Establish how many lines in the entries hold the string "inputs". The number by itself is the whole answer.

#### [DATA]

········

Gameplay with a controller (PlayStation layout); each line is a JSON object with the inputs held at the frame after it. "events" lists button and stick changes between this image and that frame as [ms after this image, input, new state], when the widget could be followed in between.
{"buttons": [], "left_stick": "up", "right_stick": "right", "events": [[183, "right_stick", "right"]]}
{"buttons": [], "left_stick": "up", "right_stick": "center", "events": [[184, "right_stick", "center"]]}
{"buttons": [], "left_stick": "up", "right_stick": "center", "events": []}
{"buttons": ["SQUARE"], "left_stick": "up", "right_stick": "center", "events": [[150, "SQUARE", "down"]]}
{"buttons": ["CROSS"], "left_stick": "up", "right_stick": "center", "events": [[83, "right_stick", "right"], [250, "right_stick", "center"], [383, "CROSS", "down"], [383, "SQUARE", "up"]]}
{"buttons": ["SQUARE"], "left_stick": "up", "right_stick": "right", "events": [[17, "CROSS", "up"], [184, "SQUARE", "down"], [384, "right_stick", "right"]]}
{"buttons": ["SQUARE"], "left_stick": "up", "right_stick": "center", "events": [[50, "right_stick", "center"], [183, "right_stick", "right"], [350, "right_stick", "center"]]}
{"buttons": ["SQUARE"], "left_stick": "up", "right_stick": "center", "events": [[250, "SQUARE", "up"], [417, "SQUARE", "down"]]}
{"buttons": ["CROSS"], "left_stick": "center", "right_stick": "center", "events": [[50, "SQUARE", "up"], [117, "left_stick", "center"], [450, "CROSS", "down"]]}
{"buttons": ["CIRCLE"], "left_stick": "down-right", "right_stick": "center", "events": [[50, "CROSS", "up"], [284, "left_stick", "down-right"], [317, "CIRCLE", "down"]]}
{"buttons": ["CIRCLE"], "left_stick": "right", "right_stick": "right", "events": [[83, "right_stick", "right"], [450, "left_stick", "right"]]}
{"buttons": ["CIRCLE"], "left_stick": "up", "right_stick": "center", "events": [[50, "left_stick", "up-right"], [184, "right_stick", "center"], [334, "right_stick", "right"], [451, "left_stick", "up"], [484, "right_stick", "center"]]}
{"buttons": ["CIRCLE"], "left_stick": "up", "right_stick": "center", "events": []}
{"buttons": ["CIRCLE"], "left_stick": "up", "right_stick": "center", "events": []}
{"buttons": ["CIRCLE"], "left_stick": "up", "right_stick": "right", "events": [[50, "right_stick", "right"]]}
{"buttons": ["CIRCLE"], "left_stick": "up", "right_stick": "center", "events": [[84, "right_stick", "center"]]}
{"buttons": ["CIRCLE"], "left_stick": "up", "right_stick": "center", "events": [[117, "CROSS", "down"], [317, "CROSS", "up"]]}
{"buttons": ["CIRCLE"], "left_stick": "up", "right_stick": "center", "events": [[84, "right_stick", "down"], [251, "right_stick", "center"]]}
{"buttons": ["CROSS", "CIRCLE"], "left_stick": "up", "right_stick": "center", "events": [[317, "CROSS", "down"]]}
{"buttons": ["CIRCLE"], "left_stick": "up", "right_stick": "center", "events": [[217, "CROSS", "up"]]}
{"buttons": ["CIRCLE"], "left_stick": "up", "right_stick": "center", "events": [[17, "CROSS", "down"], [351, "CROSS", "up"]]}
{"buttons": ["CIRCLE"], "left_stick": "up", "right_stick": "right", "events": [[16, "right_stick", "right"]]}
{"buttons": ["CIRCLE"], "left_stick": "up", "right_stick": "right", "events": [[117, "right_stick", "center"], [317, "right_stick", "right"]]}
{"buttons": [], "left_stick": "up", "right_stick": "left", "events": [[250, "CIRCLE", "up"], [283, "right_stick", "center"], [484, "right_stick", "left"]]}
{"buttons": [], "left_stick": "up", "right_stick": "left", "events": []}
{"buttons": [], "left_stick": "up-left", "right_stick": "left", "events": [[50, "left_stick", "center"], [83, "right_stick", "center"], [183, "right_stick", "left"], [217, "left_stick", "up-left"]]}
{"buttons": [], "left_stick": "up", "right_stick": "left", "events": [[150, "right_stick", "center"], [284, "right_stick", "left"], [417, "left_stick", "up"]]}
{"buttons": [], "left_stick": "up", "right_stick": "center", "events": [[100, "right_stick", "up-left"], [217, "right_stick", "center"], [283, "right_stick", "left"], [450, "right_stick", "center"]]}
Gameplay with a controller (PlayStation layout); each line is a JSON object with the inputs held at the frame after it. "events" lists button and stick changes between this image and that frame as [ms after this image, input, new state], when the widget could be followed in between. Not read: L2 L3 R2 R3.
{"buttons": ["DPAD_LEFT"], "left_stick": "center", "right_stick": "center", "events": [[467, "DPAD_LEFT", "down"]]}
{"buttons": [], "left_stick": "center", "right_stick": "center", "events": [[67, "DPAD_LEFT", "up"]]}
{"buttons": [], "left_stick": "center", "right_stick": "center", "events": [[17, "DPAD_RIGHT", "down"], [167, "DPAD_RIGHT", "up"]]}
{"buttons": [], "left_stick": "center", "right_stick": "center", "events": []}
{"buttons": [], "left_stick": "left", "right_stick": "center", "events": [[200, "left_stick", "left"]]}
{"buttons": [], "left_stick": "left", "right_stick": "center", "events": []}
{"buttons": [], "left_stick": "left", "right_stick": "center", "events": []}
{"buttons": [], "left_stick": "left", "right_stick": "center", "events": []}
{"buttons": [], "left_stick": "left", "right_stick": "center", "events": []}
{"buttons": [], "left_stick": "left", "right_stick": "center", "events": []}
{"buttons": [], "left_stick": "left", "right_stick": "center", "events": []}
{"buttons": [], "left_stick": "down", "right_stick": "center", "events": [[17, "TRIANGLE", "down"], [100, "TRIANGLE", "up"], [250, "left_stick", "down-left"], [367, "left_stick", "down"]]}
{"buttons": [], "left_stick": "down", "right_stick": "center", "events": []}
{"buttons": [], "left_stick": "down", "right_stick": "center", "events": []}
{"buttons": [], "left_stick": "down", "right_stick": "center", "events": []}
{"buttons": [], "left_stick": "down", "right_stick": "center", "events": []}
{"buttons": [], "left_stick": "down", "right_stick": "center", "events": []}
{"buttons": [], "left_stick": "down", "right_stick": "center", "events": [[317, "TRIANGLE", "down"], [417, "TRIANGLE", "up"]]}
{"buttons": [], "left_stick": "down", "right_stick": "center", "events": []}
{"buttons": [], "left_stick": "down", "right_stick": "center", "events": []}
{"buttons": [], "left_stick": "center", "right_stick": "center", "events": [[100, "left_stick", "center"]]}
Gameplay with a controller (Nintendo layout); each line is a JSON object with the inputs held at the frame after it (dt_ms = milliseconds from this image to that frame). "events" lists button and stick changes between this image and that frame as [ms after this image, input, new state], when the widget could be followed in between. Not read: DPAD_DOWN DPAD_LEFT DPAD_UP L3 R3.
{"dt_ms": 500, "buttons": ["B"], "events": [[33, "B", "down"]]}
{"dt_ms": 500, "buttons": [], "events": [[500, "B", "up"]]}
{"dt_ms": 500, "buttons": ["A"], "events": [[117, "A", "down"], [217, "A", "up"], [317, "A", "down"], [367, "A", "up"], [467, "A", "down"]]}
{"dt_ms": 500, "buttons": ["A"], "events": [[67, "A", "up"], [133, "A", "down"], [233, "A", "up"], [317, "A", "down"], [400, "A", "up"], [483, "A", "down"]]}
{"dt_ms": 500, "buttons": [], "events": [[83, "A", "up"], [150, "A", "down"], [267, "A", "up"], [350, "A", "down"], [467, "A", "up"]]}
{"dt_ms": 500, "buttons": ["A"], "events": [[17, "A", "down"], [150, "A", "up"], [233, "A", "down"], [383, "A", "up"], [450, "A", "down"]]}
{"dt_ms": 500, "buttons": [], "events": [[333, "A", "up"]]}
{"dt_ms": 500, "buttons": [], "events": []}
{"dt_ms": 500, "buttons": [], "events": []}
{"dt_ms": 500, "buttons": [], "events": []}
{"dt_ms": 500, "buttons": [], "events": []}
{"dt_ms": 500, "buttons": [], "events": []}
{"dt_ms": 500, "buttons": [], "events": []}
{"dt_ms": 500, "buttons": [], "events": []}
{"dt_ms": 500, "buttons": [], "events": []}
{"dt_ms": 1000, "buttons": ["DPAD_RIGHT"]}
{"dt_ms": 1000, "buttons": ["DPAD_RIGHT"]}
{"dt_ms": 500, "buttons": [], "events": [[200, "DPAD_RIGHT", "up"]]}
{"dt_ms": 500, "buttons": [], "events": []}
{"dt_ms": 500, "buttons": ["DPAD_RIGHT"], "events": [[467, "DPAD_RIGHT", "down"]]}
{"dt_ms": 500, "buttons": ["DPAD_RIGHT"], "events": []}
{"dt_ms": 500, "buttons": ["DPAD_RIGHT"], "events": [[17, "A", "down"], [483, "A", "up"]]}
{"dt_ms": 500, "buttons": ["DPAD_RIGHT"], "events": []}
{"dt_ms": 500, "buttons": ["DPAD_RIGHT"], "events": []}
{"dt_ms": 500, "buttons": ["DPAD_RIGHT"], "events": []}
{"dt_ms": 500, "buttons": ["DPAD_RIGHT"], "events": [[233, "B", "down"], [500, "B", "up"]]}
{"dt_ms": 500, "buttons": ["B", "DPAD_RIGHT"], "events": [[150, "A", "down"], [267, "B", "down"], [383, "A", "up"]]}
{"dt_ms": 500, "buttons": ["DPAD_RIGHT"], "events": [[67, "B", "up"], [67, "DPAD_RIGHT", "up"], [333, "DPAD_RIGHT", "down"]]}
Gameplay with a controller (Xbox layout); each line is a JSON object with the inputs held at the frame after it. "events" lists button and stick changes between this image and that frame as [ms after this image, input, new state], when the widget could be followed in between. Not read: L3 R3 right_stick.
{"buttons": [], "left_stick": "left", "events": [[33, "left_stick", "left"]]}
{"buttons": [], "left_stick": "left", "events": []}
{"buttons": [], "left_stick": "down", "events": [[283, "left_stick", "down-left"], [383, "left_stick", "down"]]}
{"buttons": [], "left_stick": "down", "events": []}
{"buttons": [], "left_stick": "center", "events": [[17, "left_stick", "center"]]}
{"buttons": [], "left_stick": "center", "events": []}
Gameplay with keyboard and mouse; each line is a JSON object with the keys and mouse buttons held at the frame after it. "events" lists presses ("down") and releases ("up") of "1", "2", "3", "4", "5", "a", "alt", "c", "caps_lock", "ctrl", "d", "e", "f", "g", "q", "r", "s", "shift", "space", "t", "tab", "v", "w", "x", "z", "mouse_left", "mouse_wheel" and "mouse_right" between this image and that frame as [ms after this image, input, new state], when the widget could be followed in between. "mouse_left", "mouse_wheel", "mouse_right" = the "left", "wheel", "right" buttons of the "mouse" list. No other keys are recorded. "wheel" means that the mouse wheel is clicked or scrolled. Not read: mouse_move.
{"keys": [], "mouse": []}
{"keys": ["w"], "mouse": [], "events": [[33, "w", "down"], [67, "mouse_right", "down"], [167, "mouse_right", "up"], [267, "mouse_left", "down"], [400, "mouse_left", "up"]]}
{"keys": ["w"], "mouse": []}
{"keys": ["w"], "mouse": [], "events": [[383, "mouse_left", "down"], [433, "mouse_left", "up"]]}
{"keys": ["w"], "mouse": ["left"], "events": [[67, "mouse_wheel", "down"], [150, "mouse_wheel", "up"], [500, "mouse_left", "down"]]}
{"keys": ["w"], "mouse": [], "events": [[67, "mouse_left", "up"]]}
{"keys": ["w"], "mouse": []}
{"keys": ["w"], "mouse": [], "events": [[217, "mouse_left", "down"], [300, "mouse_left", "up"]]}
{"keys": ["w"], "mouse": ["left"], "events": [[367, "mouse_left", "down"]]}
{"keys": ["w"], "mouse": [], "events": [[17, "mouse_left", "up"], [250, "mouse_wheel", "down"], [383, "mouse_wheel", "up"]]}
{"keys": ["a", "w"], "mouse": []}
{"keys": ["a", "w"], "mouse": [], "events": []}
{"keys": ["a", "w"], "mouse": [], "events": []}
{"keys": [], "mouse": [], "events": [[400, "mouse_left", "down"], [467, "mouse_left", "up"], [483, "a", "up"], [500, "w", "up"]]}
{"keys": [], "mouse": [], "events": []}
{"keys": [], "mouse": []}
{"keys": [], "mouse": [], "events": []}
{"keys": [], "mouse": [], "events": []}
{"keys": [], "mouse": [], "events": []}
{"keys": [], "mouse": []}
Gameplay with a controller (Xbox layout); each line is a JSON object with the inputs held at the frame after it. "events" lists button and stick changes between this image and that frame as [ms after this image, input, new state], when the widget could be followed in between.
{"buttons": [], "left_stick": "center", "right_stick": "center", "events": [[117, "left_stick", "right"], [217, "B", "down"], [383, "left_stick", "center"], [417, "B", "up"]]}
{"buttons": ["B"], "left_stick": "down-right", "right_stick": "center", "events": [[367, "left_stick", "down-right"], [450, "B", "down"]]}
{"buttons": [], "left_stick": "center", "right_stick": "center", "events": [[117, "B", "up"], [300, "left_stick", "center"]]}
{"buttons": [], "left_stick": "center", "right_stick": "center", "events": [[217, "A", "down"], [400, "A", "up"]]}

········

#### [OUTPUT FOR THIS TASK]
5